庭を通るたびにふわっとスパイシーに香る「カレープラント」。美しいシルバーリーフは寄せ植えのアクセントにも最適で、ドライガーデンやドライフラワーにも人気です。本記事では、カレープラントを元気に育てるためのポイントや、「食用にできるの?」「いつの間にか枯れてしまった」という疑問やお悩み、混同されやすいカレーリーフとの違いまで詳しくご紹介します。
カレープラントの基本情報

植物名:カレープラント
学名:Helichrysum italicum
英名:curry plant、Italian strawflower、immortelle、everlastingなど
和名:カレープラント
その他の名前:カレープランツ、エバーラスティング
科名:キク科
属名:ムギワラギク属
原産地:地中海沿岸
形態:常緑亜低木
カレープラントの学名はHelichrysum italicum 、キク科ムギワラギク属(ヘリクリサム属)の常緑低木で、多年草として扱われます。原産地は地中海沿岸で乾燥した気候を好み、寒さに強く、一般地では周年戸外で管理できます。高温多湿を苦手とするので、日本での栽培では夏越しがポイントになります。
フランスの砂地に育つカレープラント。YG-Travel-Videos/Shutterstock.com
カレープラントの花や葉の特徴

園芸分類:ハーブ
開花時期:7〜8月
樹高:40〜50cm
耐寒性:やや強い
耐暑性:普通(多湿に弱い)
花色:黄
開花期は7~8月で、花色は黄色。花茎を伸ばした先に小さな花が集まってドーム状に開花します。
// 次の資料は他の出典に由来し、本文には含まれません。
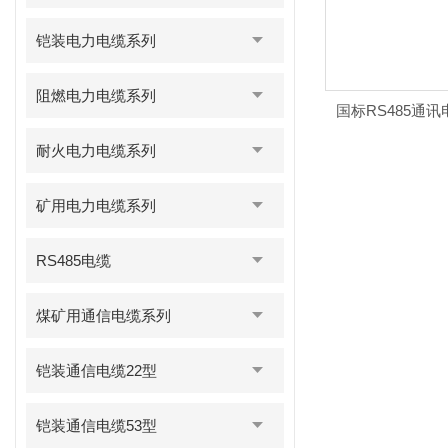
铠装电力电缆系列
阻燃电力电缆系列
国标RS485通
耐火电力电缆系列
矿用电力电缆系列
RS485电缆
煤矿用通信电缆系列
铠装通信电缆22型
铠装通信电缆53型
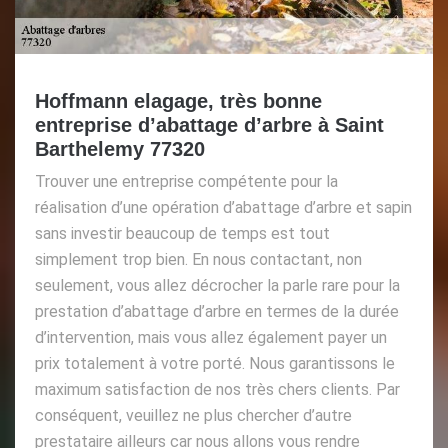
Hoffmann elagage, très bonne
entreprise d’abattage d’arbre à Saint
Barthelemy 77320
Trouver une entreprise compétente pour la
réalisation d’une opération d’abattage d’arbre et sapin
sans investir beaucoup de temps est tout
simplement trop bien. En nous contactant, non
seulement, vous allez décrocher la parle rare pour la
prestation d’abattage d’arbre en termes de la durée
d’intervention, mais vous allez également payer un
prix totalement à votre porté. Nous garantissons le
maximum satisfaction de nos très chers clients. Par
conséquent, veuillez ne plus chercher d’autre
prestataire ailleurs car nous allons vous rendre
乾燥に強くドライフラワーにするのもおすすめです。
高さ40~50cmほどで、花壇では中段あたり向き。葉は披針形で互生し、常緑性で、冬もみずみずしい葉姿を保ちます。茎葉は産毛で覆われているため、日差しを受けると反射してシルバーグリーンに見え、カラーリーフプランツとして利用できます。一年中庭やベランダをみずみずしく彩り、寄せ植えのアクセントにしても素敵です。
カレープラントの特徴はなんといってもそのカレーに似た香り。葉はスープやピクルスなどの香りづけ程度には利用されることもありますが、苦みが強く消化に悪いため、一般的に食用には適しません。

カレーのような香りの正体

カレープラントの茎葉に触れると、カレーのようなスパイシーな香りが漂います。これはカレープラントに含まれる主要成分はネリル・アセテートやα-ピネンといった精油成分によるもの。料理に使用するというよりは、ドライフラワーやリースなどのクラフトに利用されることが多いようです。本物のカレー粉の原料としてカレープラントが用いられることはありません。